◆ Your task
Whenever the string "сыром" turns up in a line below, that line should be copied.

Structured diff data
++++++

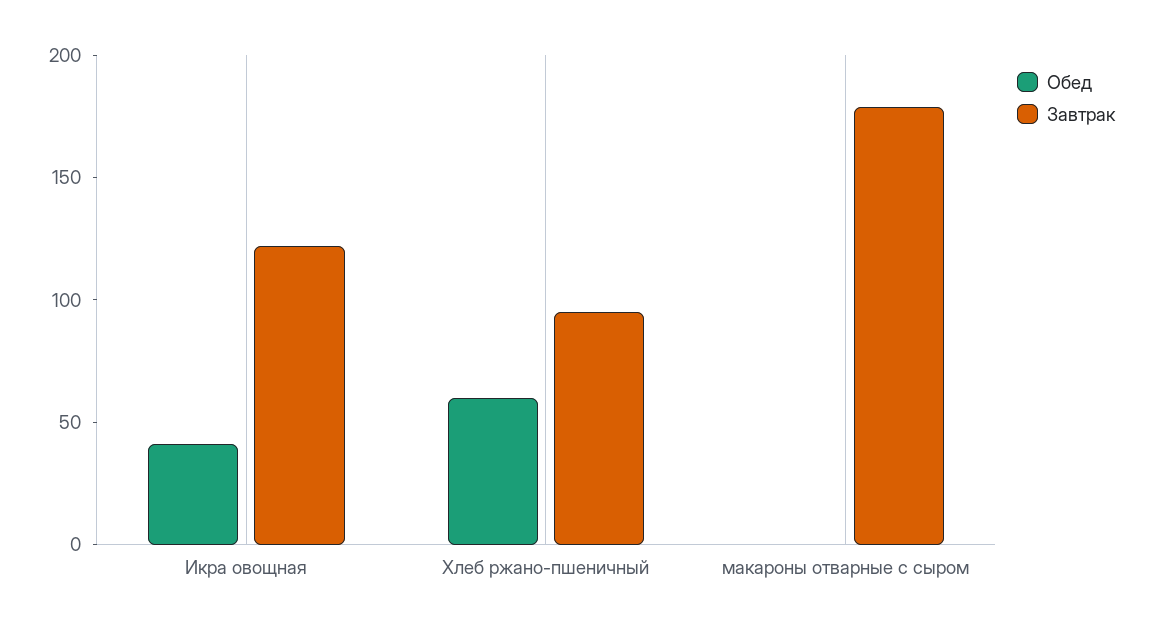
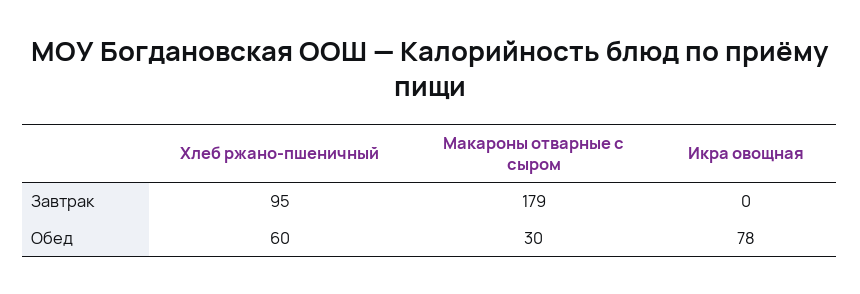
  {
    "Обед": {
-     "Икра овощная": 40,
+     "Икра овощная": 78,
      "Хлеб ржано-пшеничный": 60,
-     "макароны отварные с сыром": 0
+     "макароны отварные с сыром": 30
    },
    "Завтрак": {
-     "Икра овощная": 120,
+     "Икра овощная": 0,
      "Хлеб ржано-пшеничный": 95,
      "макароны отварные с сыром": 179
    }
  }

++++++

◆ Task result
-     "макароны отварные с сыром": 0
+     "макароны отварные с сыром": 30
      "макароны отварные с сыром": 179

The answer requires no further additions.